Core Storage & Ingestion

Google Cloud Storage (GCS) Blob/object storage. Think S3. In a GenAI pipeline, this is where raw documents (PDFs, CSVs, HTML) live before processing. Your RAG system's "source of truth" before any parsing or embedding happens.

Pub/Sub Async message queue. Decouples producers from consumers. In a GenAI context, use it for async document ingestion pipelines — new document drops into GCS → Pub/Sub event fires → triggers embedding job — so your main app isn't blocked waiting.

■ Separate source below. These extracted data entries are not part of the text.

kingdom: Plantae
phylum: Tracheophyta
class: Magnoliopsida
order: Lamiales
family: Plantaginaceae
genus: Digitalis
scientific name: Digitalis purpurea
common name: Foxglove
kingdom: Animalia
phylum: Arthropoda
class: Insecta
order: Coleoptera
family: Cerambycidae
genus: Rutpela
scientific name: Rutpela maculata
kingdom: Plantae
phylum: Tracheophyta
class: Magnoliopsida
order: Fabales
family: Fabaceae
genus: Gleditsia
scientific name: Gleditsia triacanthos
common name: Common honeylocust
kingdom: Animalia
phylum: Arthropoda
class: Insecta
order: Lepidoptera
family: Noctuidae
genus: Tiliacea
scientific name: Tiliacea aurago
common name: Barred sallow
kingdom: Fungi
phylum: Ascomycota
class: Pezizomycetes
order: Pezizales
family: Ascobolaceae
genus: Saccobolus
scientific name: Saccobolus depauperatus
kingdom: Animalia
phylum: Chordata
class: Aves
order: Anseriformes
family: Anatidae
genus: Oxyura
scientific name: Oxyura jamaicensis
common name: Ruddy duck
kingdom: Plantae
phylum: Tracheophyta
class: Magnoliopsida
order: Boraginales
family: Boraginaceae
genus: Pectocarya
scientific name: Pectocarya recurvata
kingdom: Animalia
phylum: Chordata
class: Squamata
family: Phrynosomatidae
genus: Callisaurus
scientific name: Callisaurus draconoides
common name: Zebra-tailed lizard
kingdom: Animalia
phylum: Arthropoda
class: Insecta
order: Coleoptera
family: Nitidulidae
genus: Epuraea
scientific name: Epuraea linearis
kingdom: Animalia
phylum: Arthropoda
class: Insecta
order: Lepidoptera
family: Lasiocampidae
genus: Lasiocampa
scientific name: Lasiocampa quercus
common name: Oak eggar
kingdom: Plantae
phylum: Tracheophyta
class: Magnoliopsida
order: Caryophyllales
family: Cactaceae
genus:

Document & Data Processing

Document AI Managed OCR + document parsing. Turns unstructured PDFs and scanned docs into structured text with layout awareness (tables, headers, paragraphs). Critical for enterprise RAG where documents aren't clean text.

BigQuery Serverless data warehouse for analytics at scale. Relevant when a customer wants to run LLM-powered analytics over structured/tabular business data, or when you need to log and analyze eval results at scale.


AI/ML Platform (Vertex AI Suite)

This is the most important family to know. Think of Vertex AI as the unified umbrella.

Vertex AI (Platform) The orchestration layer for everything ML/GenAI on GCP. Hosts models, manages pipelines, handles training jobs, serves predictions. When you say "I'd deploy this on Vertex AI," this is what you mean.

Vertex AI Model Garden / Gemini API Where you access Gemini models (Pro, Flash, Flash-Lite) and other foundation models. You call these for generation, summarization, classification, embeddings. Know the Gemini family: Pro = most capable, Flash = fast/cheap, Flash-Lite = cheapest for high-volume triage.

Vertex AI Vector Search Managed approximate nearest neighbor (ANN) search index. This is where you store and query embeddings at scale. The retrieval engine in a production RAG system. Key advantage: fully managed, auto-scales, integrates natively with the rest of Vertex AI.

Vertex AI Evaluation Service Managed service for running evals on GenAI outputs. Supports LLM-as-judge, metric computation (Faithfulness, Answer Relevancy, etc.), and batch eval pipelines. Use this when you need structured eval rather than ad-hoc scripts.


Compute & Serving

Cloud Run Serverless container platform. You package your app (RAG API, agent endpoint) into a Docker container, deploy to Cloud Run, and it auto-scales to zero when idle and up under load. No cluster management. This is your default serving layer for GenAI microservices unless you need GPUs or persistent state.

Google Kubernetes Engine (GKE) Managed Kubernetes. Use when you need more control than Cloud Run: GPU workloads, long-running processes, stateful services, complex networking. Heavier lift than Cloud Run, but more flexible. Know the trade-off: Cloud Run = simplicity, GKE = control.

Cloud Functions Lightweight event-driven compute. For simple triggers (a file lands in GCS → run a function). Simpler than Cloud Run for small event handlers, but Cloud Run is more versatile for anything beyond trivial tasks.